Both clubs have debt. Whether there is such thing as a ‘good debt’ is dubious, and fans certainly don’t want to compare their situation to the sickness of others (they want success and a steady ship on their own terms), but Everton’s debt is ‘mediocre’ by Premier League standards. Nevertheless, at £40 million is still a perturbing liability; particularly since – in addition to the chairman’s funds being notoriously scant – the expected safeguarding of increased match-day revenue, through the controversial Kirkby project, was thwarted by a Government rejection of the proposal. On top of this debt, interest of £4.1 million was payable.

According to the report, Liverpool’s debts reached over £390 million, with interest payable of £40 million. This is, of course, a consequence of the appalling debts Tom Hicks and George Gillett have saddled the club with through their leveraged buyout. Loans to complete the takeover and further exorbitant interest rates are the major crippling causes, whilst failure to qualify for the Champions League and slipping to seventh this year is thought likely to cost Liverpool over £30 million.

Everton’s turnover rose by 5.3 % on the previous year, totalling just shy of £80 million. This was largely due to improved team performances during the period and subsequent increased TV rights, but, despite all this, a pre-tax loss of almost £7 million was actually recorded. An area where Everton are noteworthy – ensuring this pre-tax loss and net debts are maintained at ‘manageable’ levels – is with regards to wage bills.
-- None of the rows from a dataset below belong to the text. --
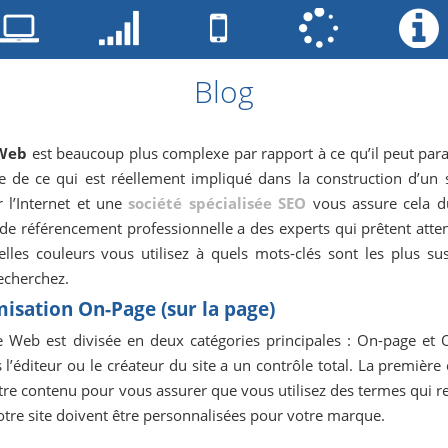
Blog
 Web
est beaucoup plus complexe par rapport à ce qu’il peut paraitr
ce de ce qui est réellement impliqué dans la construction d’un s
r l’Internet et une
société spécialisée SEO
vous assure cela du
 de référencement professionnelle a des experts qui prêtent atte
elles couleurs vous utilisez à quels mots-clés sont les plus sus
echerchez.
misation On-Page (sur la page)
te Web est divisée en deux catégories principales : On-page et
 l’éditeur ou le créateur du site a un contrôle total. La premièr
tre contenu pour vous assurer que vous utilisez des termes qui 
otre site doivent être personnalisées pour votre marque.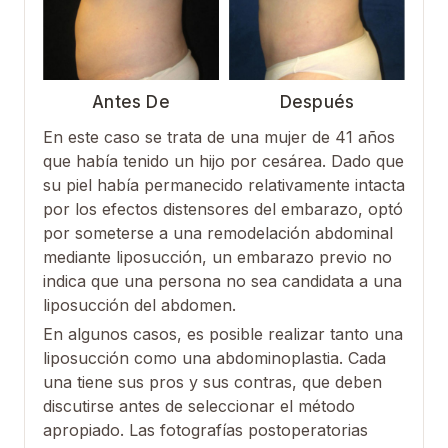
Antes De
Después
En este caso se trata de una mujer de 41 años
que había tenido un hijo por cesárea. Dado que
su piel había permanecido relativamente intacta
por los efectos distensores del embarazo, optó
por someterse a una remodelación abdominal
mediante liposucción, un embarazo previo no
indica que una persona no sea candidata a una
liposucción del abdomen.
En algunos casos, es posible realizar tanto una
liposucción como una abdominoplastia. Cada
una tiene sus pros y sus contras, que deben
discutirse antes de seleccionar el método
apropiado. Las fotografías postoperatorias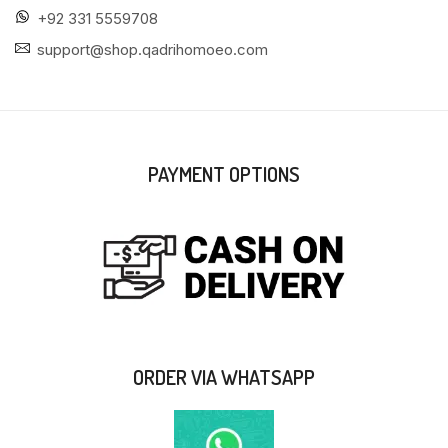
+92 331 5559708
support@shop.qadrihomoeo.com
PAYMENT OPTIONS
ORDER VIA WHATSAPP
Given they are now consistently challenging for European places and boast a considerable array of talent – often attracting attention from elsewhere – wages of £49 million seem to be at a sustainable level.
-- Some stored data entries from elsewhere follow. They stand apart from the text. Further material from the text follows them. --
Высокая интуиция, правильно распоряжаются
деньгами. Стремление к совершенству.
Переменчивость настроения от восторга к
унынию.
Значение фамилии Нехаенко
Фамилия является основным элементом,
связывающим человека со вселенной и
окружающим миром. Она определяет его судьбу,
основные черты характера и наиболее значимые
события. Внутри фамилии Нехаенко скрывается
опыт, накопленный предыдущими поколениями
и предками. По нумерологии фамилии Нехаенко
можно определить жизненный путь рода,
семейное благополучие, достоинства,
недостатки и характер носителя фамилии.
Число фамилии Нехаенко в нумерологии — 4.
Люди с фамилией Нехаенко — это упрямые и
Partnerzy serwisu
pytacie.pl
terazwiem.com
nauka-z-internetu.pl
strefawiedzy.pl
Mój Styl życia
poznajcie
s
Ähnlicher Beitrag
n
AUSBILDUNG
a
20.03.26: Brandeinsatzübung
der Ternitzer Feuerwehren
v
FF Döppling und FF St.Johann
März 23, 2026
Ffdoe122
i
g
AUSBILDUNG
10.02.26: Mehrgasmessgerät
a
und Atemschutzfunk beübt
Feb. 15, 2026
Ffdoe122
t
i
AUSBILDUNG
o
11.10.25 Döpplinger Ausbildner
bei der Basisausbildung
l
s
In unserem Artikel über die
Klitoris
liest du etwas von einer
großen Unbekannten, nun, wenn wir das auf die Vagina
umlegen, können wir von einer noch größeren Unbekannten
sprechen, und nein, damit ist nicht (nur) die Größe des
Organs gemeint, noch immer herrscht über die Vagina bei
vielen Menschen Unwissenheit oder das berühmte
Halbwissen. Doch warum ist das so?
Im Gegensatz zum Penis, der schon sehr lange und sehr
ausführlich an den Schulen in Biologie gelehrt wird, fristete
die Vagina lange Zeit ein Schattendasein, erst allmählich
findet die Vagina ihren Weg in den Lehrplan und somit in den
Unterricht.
This all suggests the club is run in a relatively stable manner, though debt and interest payments are continually taking their toll. In regards to the transfer market and wages required to further attract players, the funds are simply not available to persistently contend with the Premier League money-men and thus break the structural barrier. It is testament to David Moyes that he has fashioned a side capable of on-field advancement given these constraints; though he is often required to cash in on playing staff in order to pursue further transfer targets. Again this illuminates the investment and expansion required for Everton to consistently compete at the ‘next level’; investment Kenwright has apparently long been ‘searching’ for, investment Moyes clearly craves.

Liverpool also saw an increase in turnover, greater than that of Everton, standing at around £185 million; an increase of nearly 13% on the previous year. Moreover, at only 56%, the wage bill as proportion of turnover is also admirable. This would all look quite lovely if only it wasn’t for the great big monstrous looming shadow of debt which is an inescapable point of return. The leveraged buyout has left the previously relatively healthy operating profits of 2007/08 wiped out by interest payments. These are evidently worrying times for Liverpool; the hope has to remain that they can rid themselves of the nightmarish Hicks/Gillett co-ownership and secure a takeover as swiftly and painlessly as possible.
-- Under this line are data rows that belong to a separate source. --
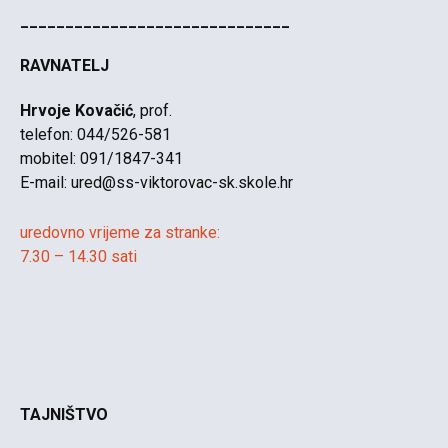
______________________________
RAVNATELJ
Hrvoje Kovačić
, prof.
telefon: 044/526-581
mobitel: 091/1847-341
E-mail:
ured@ss-viktorovac-sk.skole.hr
uredovno vrijeme za stranke:
7.30 – 14.30 sati
TAJNIŠTVO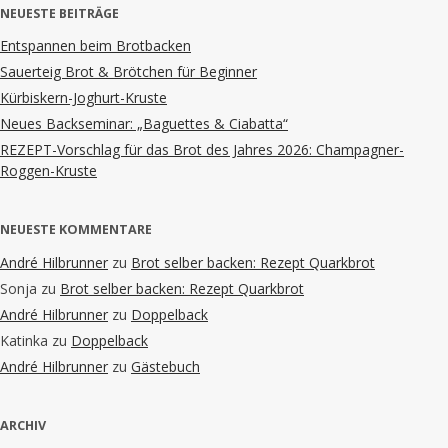
NEUESTE BEITRÄGE
Entspannen beim Brotbacken
Sauerteig Brot & Brötchen für Beginner
Kürbiskern-Joghurt-Kruste
Neues Backseminar: „Baguettes & Ciabatta“
REZEPT-Vorschlag für das Brot des Jahres 2026: Champagner-
Roggen-Kruste
NEUESTE KOMMENTARE
André Hilbrunner
zu
Brot selber backen: Rezept Quarkbrot
Sonja
zu
Brot selber backen: Rezept Quarkbrot
André Hilbrunner
zu
Doppelback
Katinka
zu
Doppelback
André Hilbrunner
zu
Gästebuch
ARCHIV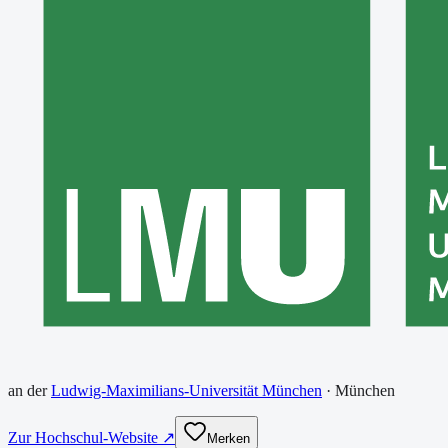
an der
Ludwig-Maximilians-Universität München
·
München
Zur Hochschul-Website ↗
Merken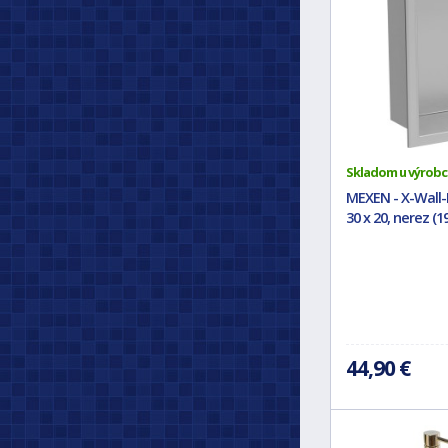
Skladom u výrobc
MEXEN - X-Wall-
30 x 20, nerez (
44,90 €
Finishing seventh and eight respectively, both Liverpool and Everton have recorded lower final league positions than the previous season; the gap visibly seems to be closing. In regards to who is a more attractive prospect to would-be buyers, clearly other variables are vital and so this competitively framed conundrum and point scoring is not the crux of concern here. Everton currently seem to be the more stable club, but both clubs reside over debt, both are actively seeking opportunities for ground development or relocation, and both clearly need investment. It’s an old cliché – but a cliché of substance and one I will wield out nonetheless – that the city Liverpool is a great football city. You get the feeling something drastic is needed to push it forward and see both its major residents returned to the days of glory past.